In the stretch of the data from the line containing "con otros productos?" through the end, swap "Chocoletra" for "ChocoArte" and give those lines again with everything else unchanged. Leave the pictures out of your answer.

═══

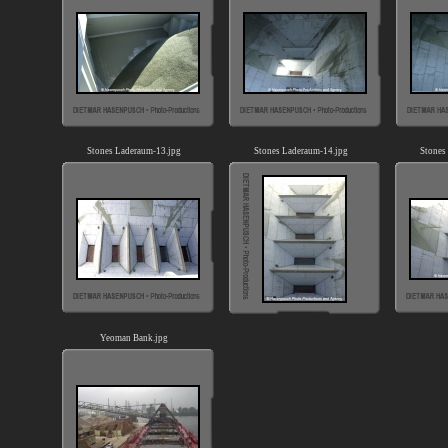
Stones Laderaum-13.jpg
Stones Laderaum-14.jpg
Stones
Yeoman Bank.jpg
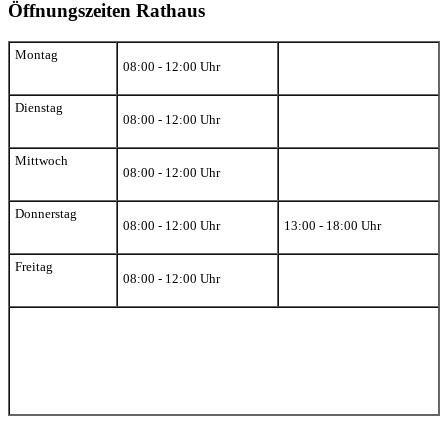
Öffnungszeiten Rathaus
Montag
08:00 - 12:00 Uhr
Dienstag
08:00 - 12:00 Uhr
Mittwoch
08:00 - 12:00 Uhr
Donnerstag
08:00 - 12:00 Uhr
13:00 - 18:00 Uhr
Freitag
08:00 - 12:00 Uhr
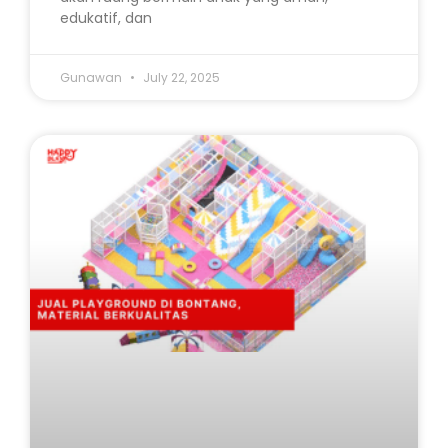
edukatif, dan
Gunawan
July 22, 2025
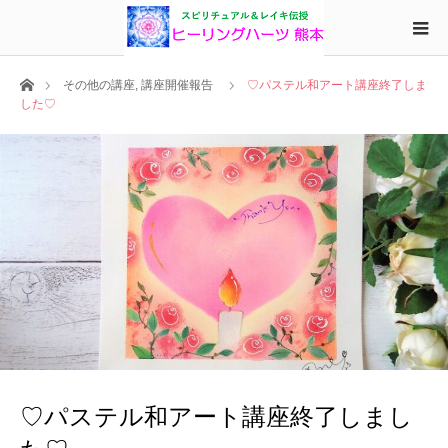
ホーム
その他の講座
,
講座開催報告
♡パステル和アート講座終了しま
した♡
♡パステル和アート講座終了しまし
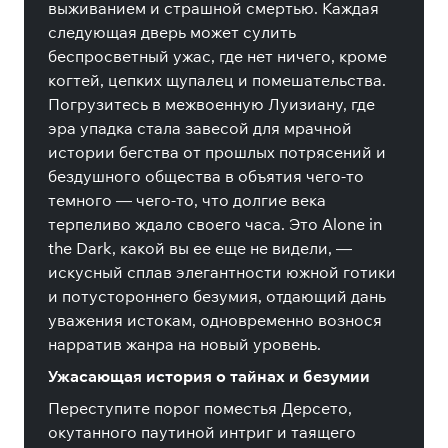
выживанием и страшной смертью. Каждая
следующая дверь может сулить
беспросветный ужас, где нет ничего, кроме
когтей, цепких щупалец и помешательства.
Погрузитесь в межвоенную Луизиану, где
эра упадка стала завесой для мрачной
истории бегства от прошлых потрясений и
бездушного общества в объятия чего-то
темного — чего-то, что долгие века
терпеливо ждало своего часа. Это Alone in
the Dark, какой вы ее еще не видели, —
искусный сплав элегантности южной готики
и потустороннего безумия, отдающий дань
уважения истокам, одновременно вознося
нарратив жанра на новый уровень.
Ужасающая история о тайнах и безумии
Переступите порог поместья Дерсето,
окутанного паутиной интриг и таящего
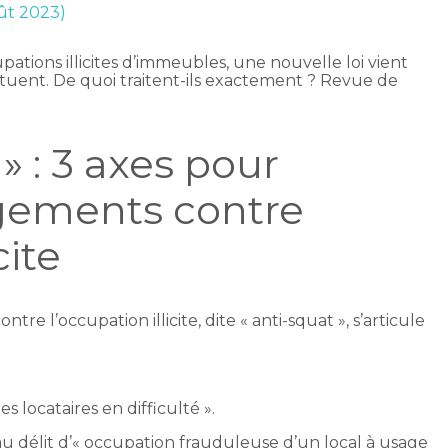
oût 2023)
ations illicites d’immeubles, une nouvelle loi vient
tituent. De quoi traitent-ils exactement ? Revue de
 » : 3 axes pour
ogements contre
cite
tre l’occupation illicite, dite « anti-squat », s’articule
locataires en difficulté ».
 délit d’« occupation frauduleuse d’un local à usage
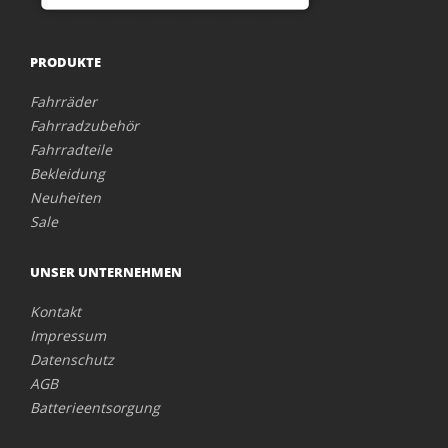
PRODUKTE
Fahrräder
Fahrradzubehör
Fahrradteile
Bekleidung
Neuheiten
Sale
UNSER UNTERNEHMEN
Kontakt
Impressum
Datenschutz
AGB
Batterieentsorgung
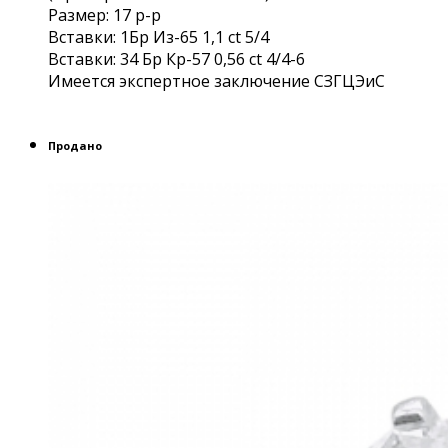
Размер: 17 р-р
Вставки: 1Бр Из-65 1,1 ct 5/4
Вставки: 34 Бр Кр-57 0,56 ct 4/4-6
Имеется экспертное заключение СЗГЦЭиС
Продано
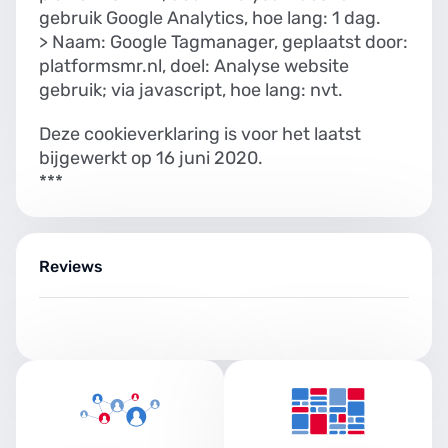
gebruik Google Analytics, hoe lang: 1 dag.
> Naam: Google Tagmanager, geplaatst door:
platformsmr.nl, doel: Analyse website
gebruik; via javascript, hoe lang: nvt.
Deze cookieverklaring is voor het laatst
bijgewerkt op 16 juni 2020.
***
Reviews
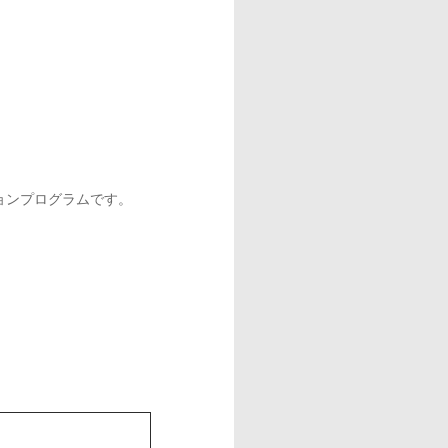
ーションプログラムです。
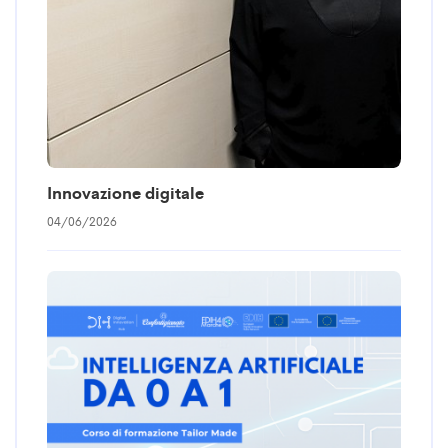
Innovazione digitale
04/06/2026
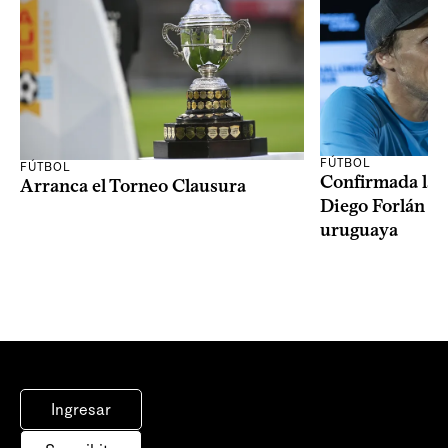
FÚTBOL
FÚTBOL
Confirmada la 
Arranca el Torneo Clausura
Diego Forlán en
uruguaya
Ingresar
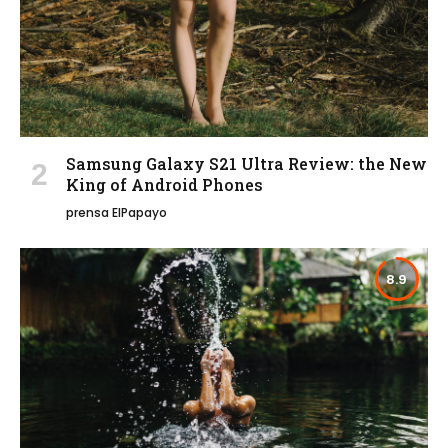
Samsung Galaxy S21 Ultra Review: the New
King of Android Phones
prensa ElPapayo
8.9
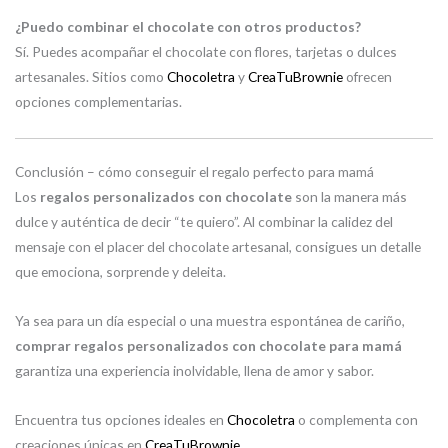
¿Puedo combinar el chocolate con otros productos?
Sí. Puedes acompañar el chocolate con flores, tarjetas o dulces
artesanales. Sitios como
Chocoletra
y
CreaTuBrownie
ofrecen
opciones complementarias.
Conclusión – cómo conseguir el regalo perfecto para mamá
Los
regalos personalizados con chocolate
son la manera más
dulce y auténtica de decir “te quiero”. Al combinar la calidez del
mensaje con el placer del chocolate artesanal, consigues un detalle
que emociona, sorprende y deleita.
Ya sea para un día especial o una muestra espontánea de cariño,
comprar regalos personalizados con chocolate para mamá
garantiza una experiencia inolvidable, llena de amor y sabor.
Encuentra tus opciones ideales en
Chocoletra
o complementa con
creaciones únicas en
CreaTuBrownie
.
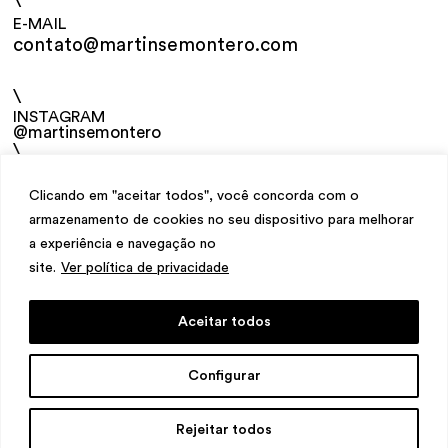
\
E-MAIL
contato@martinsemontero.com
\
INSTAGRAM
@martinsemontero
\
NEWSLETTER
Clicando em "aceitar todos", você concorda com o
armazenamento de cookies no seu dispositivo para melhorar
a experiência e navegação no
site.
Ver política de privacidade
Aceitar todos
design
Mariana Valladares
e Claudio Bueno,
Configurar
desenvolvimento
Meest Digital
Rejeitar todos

═══

:: RESPONSE TO THIS TASK ::
¿Puedo combinar el chocolate con otros productos?
Sí. Puedes acompañar el chocolate con flores, tarjetas o dulces
artesanales. Sitios como
ChocoArte
y
CreaTuBrownie
ofrecen
opciones complementarias.
Conclusión – cómo conseguir el regalo perfecto para mamá
Los
regalos personalizados con chocolate
son la manera más
dulce y auténtica de decir “te quiero”. Al combinar la calidez del
mensaje con el placer del chocolate artesanal, consigues un detalle
que emociona, sorprende y deleita.
Ya sea para un día especial o una muestra espontánea de cariño,
comprar regalos personalizados con chocolate para mamá
garantiza una experiencia inolvidable, llena de amor y sabor.
Encuentra tus opciones ideales en
ChocoArte
o complementa con
creaciones únicas en
CreaTuBrownie
.
\
E-MAIL
contato@martinsemontero.com
\
INSTAGRAM
@martinsemontero
\
NEWSLETTER
Clicando em "aceitar todos", você concorda com o
armazenamento de cookies no seu dispositivo para melhorar
a experiência e navegação no
site.
Ver política de privacidade
Aceitar todos
design
Mariana Valladares
e Claudio Bueno,
Configurar
desenvolvimento
Meest Digital
Rejeitar todos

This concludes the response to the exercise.